* _WHAT THIS TASK INVOLVES_: The line containing "одарком для близких!" marks the end: restate word for word every line from the first line of the entries below through that one.

___ DATA FOR THIS TASK ___

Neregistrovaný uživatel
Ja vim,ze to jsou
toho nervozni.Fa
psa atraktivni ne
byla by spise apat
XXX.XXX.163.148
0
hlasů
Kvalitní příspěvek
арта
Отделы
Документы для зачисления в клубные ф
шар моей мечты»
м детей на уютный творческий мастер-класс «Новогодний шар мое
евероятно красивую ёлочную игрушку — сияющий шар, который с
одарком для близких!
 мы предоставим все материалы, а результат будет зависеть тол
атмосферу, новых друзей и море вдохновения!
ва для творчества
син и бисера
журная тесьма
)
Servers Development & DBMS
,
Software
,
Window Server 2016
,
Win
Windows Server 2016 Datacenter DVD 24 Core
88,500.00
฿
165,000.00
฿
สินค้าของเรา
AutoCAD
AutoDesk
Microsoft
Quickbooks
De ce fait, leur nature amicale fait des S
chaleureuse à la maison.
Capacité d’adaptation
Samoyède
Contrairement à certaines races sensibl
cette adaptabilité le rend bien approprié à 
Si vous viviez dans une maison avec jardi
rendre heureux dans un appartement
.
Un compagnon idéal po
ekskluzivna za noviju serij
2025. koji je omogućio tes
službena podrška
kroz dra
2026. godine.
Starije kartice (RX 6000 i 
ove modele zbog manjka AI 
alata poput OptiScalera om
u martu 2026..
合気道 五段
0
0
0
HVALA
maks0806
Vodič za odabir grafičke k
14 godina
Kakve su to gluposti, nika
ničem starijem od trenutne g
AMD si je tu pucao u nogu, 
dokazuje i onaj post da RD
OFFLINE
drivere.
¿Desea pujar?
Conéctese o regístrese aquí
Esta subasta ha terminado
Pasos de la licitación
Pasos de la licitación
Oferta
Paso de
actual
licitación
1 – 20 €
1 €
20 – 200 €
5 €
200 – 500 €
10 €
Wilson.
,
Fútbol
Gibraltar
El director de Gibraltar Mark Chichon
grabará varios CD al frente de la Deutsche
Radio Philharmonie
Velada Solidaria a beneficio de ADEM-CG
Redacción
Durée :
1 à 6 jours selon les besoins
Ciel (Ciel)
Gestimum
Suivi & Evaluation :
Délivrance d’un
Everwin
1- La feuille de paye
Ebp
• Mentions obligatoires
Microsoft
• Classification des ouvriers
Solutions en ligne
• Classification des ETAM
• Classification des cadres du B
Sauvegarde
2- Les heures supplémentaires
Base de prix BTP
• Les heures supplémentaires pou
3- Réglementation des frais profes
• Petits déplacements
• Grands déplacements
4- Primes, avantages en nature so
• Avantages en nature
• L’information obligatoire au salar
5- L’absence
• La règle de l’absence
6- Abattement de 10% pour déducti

___

* _SOLUTION FOR THIS TASK_:
Neregistrovaný uživatel
Ja vim,ze to jsou
toho nervozni.Fa
psa atraktivni ne
byla by spise apat
XXX.XXX.163.148
0
hlasů
Kvalitní příspěvek
арта
Отделы
Документы для зачисления в клубные ф
шар моей мечты»
м детей на уютный творческий мастер-класс «Новогодний шар мое
евероятно красивую ёлочную игрушку — сияющий шар, который с
одарком для близких!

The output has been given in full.